Written request:
Transcribe all of the data below line for line, keeping every character unchanged.

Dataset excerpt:
※

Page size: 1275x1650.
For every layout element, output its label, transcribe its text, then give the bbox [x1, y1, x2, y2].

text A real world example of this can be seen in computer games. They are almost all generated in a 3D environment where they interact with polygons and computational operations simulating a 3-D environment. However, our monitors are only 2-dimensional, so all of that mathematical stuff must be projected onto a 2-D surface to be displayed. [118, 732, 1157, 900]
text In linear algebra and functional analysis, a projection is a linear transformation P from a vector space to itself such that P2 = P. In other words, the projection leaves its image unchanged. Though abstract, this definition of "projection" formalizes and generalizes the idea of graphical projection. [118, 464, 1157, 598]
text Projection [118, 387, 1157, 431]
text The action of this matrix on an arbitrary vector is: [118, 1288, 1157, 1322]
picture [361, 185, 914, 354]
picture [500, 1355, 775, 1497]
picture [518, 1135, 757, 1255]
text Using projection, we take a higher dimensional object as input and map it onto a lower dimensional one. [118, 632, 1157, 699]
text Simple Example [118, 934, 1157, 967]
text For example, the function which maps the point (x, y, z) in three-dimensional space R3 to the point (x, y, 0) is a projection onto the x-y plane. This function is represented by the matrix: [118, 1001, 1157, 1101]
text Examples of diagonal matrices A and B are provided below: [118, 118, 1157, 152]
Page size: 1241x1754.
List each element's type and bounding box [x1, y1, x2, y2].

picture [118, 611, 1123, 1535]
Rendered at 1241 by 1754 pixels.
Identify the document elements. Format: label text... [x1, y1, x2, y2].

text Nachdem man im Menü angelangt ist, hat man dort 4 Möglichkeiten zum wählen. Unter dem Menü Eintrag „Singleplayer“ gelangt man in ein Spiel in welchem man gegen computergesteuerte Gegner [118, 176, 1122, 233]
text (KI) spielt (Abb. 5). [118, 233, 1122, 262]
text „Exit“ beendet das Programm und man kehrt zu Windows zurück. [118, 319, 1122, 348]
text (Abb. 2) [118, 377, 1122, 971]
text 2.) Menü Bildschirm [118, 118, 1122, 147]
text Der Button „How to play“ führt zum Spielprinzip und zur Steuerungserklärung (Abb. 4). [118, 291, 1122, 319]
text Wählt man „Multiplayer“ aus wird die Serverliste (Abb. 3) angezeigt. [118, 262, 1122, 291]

※

Reply to the exercise:
Page size: 1275x1650.
For every layout element, output its label, transcribe its text, then give the bbox [x1, y1, x2, y2].

text A real world example of this can be seen in computer games. They are almost all generated in a 3D environment where they interact with polygons and computational operations simulating a 3-D environment. However, our monitors are only 2-dimensional, so all of that mathematical stuff must be projected onto a 2-D surface to be displayed. [118, 732, 1157, 900]
text In linear algebra and functional analysis, a projection is a linear transformation P from a vector space to itself such that P2 = P. In other words, the projection leaves its image unchanged. Though abstract, this definition of "projection" formalizes and generalizes the idea of graphical projection. [118, 464, 1157, 598]
text Projection [118, 387, 1157, 431]
text The action of this matrix on an arbitrary vector is: [118, 1288, 1157, 1322]
picture [361, 185, 914, 354]
picture [500, 1355, 775, 1497]
picture [518, 1135, 757, 1255]
text Using projection, we take a higher dimensional object as input and map it onto a lower dimensional one. [118, 632, 1157, 699]
text Simple Example [118, 934, 1157, 967]
text For example, the function which maps the point (x, y, z) in three-dimensional space R3 to the point (x, y, 0) is a projection onto the x-y plane. This function is represented by the matrix: [118, 1001, 1157, 1101]
text Examples of diagonal matrices A and B are provided below: [118, 118, 1157, 152]
Page size: 1241x1754.
List each element's type and bounding box [x1, y1, x2, y2].

picture [118, 611, 1123, 1535]
Rendered at 1241 by 1754 pixels.
Identify the document elements. Format: label text... [x1, y1, x2, y2].

text Nachdem man im Menü angelangt ist, hat man dort 4 Möglichkeiten zum wählen. Unter dem Menü Eintrag „Singleplayer“ gelangt man in ein Spiel in welchem man gegen computergesteuerte Gegner [118, 176, 1122, 233]
text (KI) spielt (Abb. 5). [118, 233, 1122, 262]
text „Exit“ beendet das Programm und man kehrt zu Windows zurück. [118, 319, 1122, 348]
text (Abb. 2) [118, 377, 1122, 971]
text 2.) Menü Bildschirm [118, 118, 1122, 147]
text Der Button „How to play“ führt zum Spielprinzip und zur Steuerungserklärung (Abb. 4). [118, 291, 1122, 319]
text Wählt man „Multiplayer“ aus wird die Serverliste (Abb. 3) angezeigt. [118, 262, 1122, 291]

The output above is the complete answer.